The physicians are encouraged to provide for the patients more care, therefore driving up the cost of care. Under the MCOs, physicians are encouraged to use specialty referrals and fewer tests, see patients more quickly, keep patients out of the hospital and use drugs that are less expensive. Mullen et al. (2010) stated that, as a result, physicians are expected to shift resources increasingly toward quality improvement.

Some questions that the representatives would be asked about their company’ s specific plans that would help the clinic make a decision entail. First, their commercial program type which is a health care coverage paid for by individual consumers or employers. Secondly, their Medicare plans type that is medical coverage for younger persons who cannot work since they are disabled and people over the age of 65. Third, their Medicaid which is a state-funded and federally-mandated health care program for disabled and low-income persons.

Lastly, the health insurance marketplace which provides standardized and government-regulated health care plans. The evolution of the MCOs and the consumer-driven health plans (CDHPs) has affected the healthcare environment today by integrating the financing and delivery of healthcare services. The CDHPs has gone from being a marketed concept that is new to start-up companies to products that the major health insurers offer. The MCOs have changed the roles and relationships between physicians and patients in that it is a significant influence on the patient and practitioner satisfaction hence contributes to practice maintenance, and it is the primary compliance of maintenance.

On the other hand, the CDHPs have enabled the patients to be more prudent about their expenses medically. The performance-based contracting leads to patient selection (Shen, 2003).

References

Gold, Marsha, 2003. "Can Managed Care and Competition Control Medicare Costs?" Health Affairs. P.W3-176-188.

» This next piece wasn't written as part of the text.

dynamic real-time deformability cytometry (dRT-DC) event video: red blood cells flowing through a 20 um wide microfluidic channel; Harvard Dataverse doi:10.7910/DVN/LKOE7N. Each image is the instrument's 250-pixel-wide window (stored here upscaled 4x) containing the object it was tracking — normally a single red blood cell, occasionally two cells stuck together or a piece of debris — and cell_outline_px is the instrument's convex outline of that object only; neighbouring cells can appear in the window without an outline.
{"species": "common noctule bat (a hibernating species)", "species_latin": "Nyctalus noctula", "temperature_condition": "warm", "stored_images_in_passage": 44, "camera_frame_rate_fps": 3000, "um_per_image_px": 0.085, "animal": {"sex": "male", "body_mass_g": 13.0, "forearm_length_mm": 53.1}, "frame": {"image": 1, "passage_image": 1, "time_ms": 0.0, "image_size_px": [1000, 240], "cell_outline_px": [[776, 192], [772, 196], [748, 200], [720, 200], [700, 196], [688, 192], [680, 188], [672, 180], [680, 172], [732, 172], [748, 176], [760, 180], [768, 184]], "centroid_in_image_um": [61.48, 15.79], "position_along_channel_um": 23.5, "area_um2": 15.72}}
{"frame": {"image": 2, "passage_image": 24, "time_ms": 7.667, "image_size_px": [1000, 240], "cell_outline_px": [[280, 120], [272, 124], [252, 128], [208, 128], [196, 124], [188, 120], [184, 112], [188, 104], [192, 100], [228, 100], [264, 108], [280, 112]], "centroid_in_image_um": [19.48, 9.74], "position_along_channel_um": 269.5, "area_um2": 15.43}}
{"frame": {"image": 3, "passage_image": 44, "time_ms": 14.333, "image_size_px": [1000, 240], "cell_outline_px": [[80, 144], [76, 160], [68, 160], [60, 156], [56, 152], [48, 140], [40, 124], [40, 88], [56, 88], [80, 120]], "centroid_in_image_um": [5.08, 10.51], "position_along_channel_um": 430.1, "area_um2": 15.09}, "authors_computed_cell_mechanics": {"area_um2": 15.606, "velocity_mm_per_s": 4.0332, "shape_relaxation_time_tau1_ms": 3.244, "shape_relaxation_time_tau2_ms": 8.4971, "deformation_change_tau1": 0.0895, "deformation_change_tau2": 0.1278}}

Miller, Robert H. and Luft, Harold S., 2002."HMO Plan Performance Update: An Analysis of the Literature 1997-2001"Health Affairs.p.63-86.

Mullen, K. J.; Frank, R. G. & M. B. Rosenthal 2010. “Can you get what you pay for? Pay-for-performance and the quality of healthcare providers,” Rand Journal of Economics, 41 (1), 64 –91.

Shen, Y. 2003. “Selection incentives in a performance-based contracting system,” Health Services Research, 38 (2), 535-552.